RAW DATA:

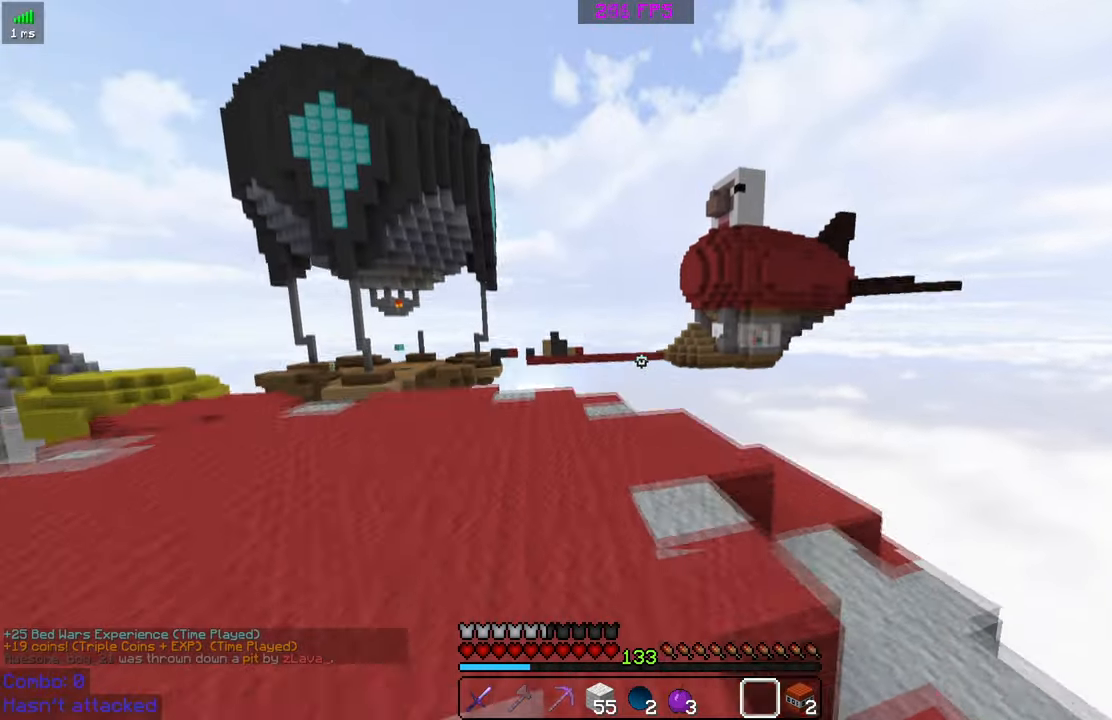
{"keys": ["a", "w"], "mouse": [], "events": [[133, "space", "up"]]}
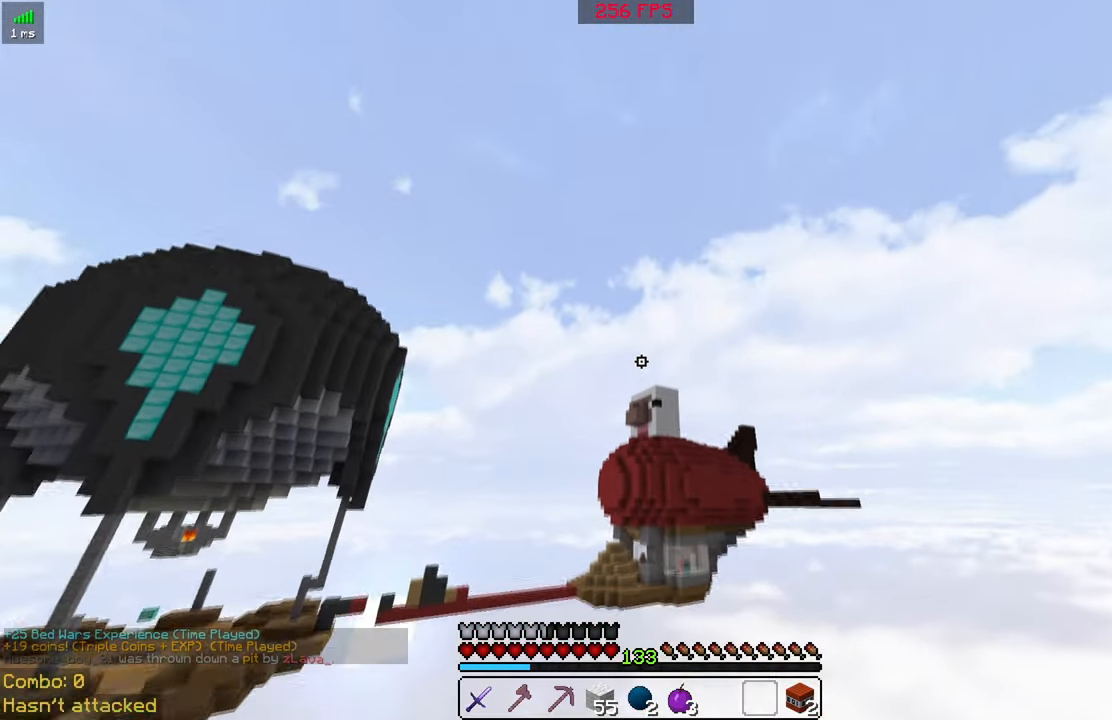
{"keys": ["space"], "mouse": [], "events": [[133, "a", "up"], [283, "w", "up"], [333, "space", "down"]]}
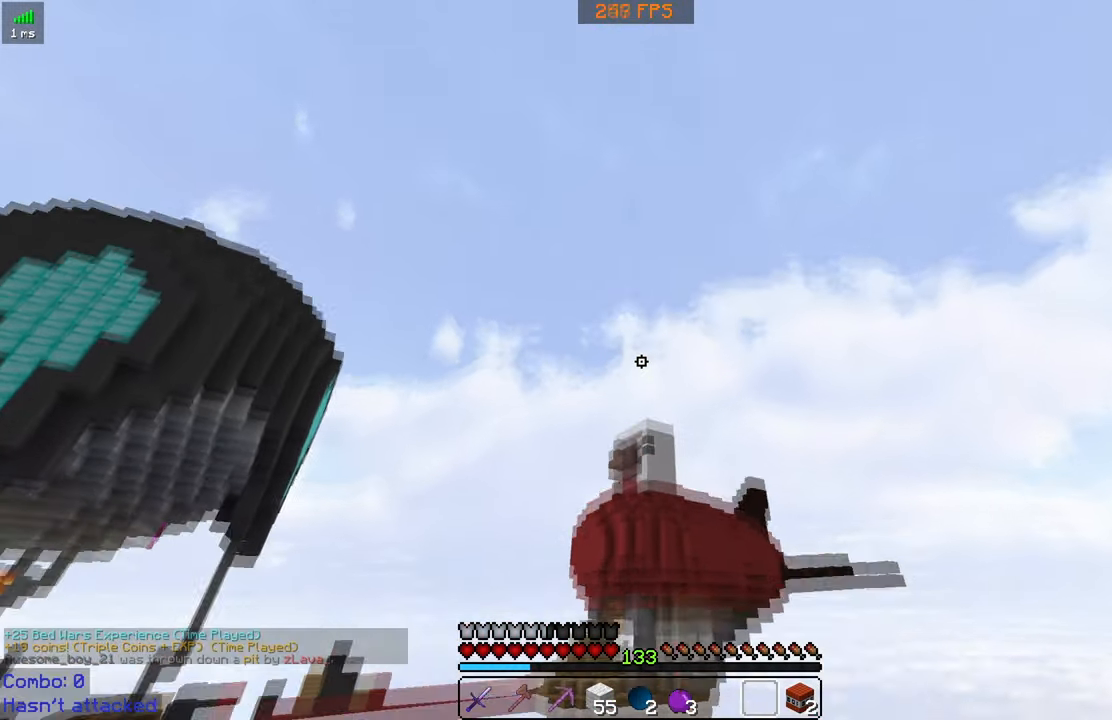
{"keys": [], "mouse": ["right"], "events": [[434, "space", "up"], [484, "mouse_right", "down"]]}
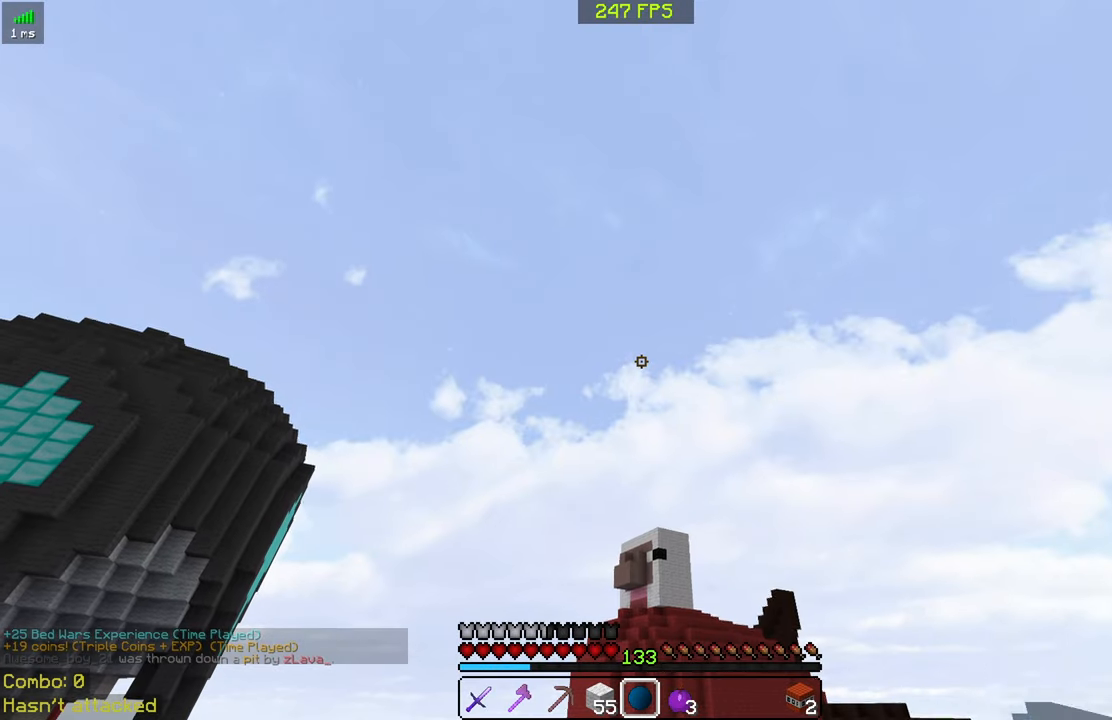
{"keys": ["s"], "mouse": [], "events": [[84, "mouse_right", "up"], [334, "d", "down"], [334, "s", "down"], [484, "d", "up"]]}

WORK ORDER: A verbatim transcript of the material above, with images dropped, is the expected output.

PROBLEM SOLUTION:
{"keys": ["a", "w"], "mouse": [], "events": [[133, "space", "up"]]}
{"keys": ["space"], "mouse": [], "events": [[133, "a", "up"], [283, "w", "up"], [333, "space", "down"]]}
{"keys": [], "mouse": ["right"], "events": [[434, "space", "up"], [484, "mouse_right", "down"]]}
{"keys": ["s"], "mouse": [], "events": [[84, "mouse_right", "up"], [334, "d", "down"], [334, "s", "down"], [484, "d", "up"]]}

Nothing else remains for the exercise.